The Connolly’s Red Mills National Champion Horse award has long been one of the most coveted trophies in the sport of point-to-pointing. Inaugurated in 1970, it has been won by horses with diverse backgrounds – from prolific pointers like 2014 laureate Tempelpirate, still winning races at 15, to classy ex-rules types such as the quirky Brunico. Five-year-old Findlay’s Find was the youngest winner in 2011 and – this year – 14-year-old front-running veteran Southfield Theatre, aka Kevin, looks likely to be the oldest champion after eight wins and two seconds from ten starts.
Southfield Theatre’s keeper Sara Bradstock – daughter of Lord Oaksey and wife of Mark, who trained Coneygree to win the 2015 Gold Cup – trains a small string of pointers from her Letcombe Bassett base and explained how she came by the horse. “He’d lost his way under rules having been second twice at the Cheltenham Festival for Paul Nicholls, we got chatting to his owner – Angela Yeoman – at the Nunney Horse Trials, which she hosts and where Lily (Sara’s daughter who rides Southfield Theatre in all his races) was competing and she sent us the horse in summer 2018.”
“When Southfield Theatre arrived, we didn’t know much about him, other than that his back needed TLC and that good ground was vital,” Sara continued. “The first time he ran at Larkhill, we were excited based on his work at home, but didn’t know if he’d do it on the track. He won that day, got better and better and just kept on winning – usually when he’s been beaten, it’s been when ground conditions haven’t been to his liking. Lily’s learnt to get a tune out of him and has realised that he can go at a pace that other horses can’t.” His career highlight for Sara? “Winning the four-miler at the Cheltenham Hunter Chase evening in 2019 – it was a wonderful moment. He’s also run twice in the Foxhunters Chase at the Festival but the whole atmosphere worried him and was a bit too much.”

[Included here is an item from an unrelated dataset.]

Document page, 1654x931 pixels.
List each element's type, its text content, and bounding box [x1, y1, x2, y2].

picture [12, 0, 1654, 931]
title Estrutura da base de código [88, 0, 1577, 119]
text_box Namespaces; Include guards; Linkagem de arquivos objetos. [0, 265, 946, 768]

Lily and Southfield Theatre in full flight at Siddington
Southfield Theatre travels to the races with a little friend, a Shetland pony named Summer. “He doesn’t like being on his own and, for him to be happy, she needs to be with him – he absolutely adores her,” and Sara admits that Southfield Theatre is, “An absolute lunatic at home from the moment you get on him, although he’s a sweet cuddly bear in the box! He has to go up to the gallops in a lorry and he loops, bounces, goes sideways and always wants to go flat out. He’s just a wonderful enthusiast who thinks everyone should get out of his way. Maybe being a lunatic helps him front run at such a pace.” So where did he get his moniker? “I think he was given an ASBO as a young horse because he was so badly behaved and given the nickname Kevin,” laughed Sara.
“Mrs Yeoman’s horses have the Southfield prefix as she lives in Southfield House,” confirmed Sara. “Kevin was the first foal she bred from his dam Chamoss Royale so he’s always been very important to her. He’ll probably have one more run this season – he’s entered at Garthorpe, Chaddesley Corbett and Bratton Down this week – and the plan is to run him again next year, but the moment he’s no longer loving it, we’ll stop.”
As for the future, Sara has Southfield Lily, Mrs Yeoman’s six-year-old half-sister to Southfield Theatre, a winner at Badbury Rings in November for whom she has high hopes. Asked for a final word on Kevin, Sara smiled, “A horse like him is a wonderful advertisement for horses retiring from racing under rules. It’s just lovely that Mrs Yeoman sent him to us.”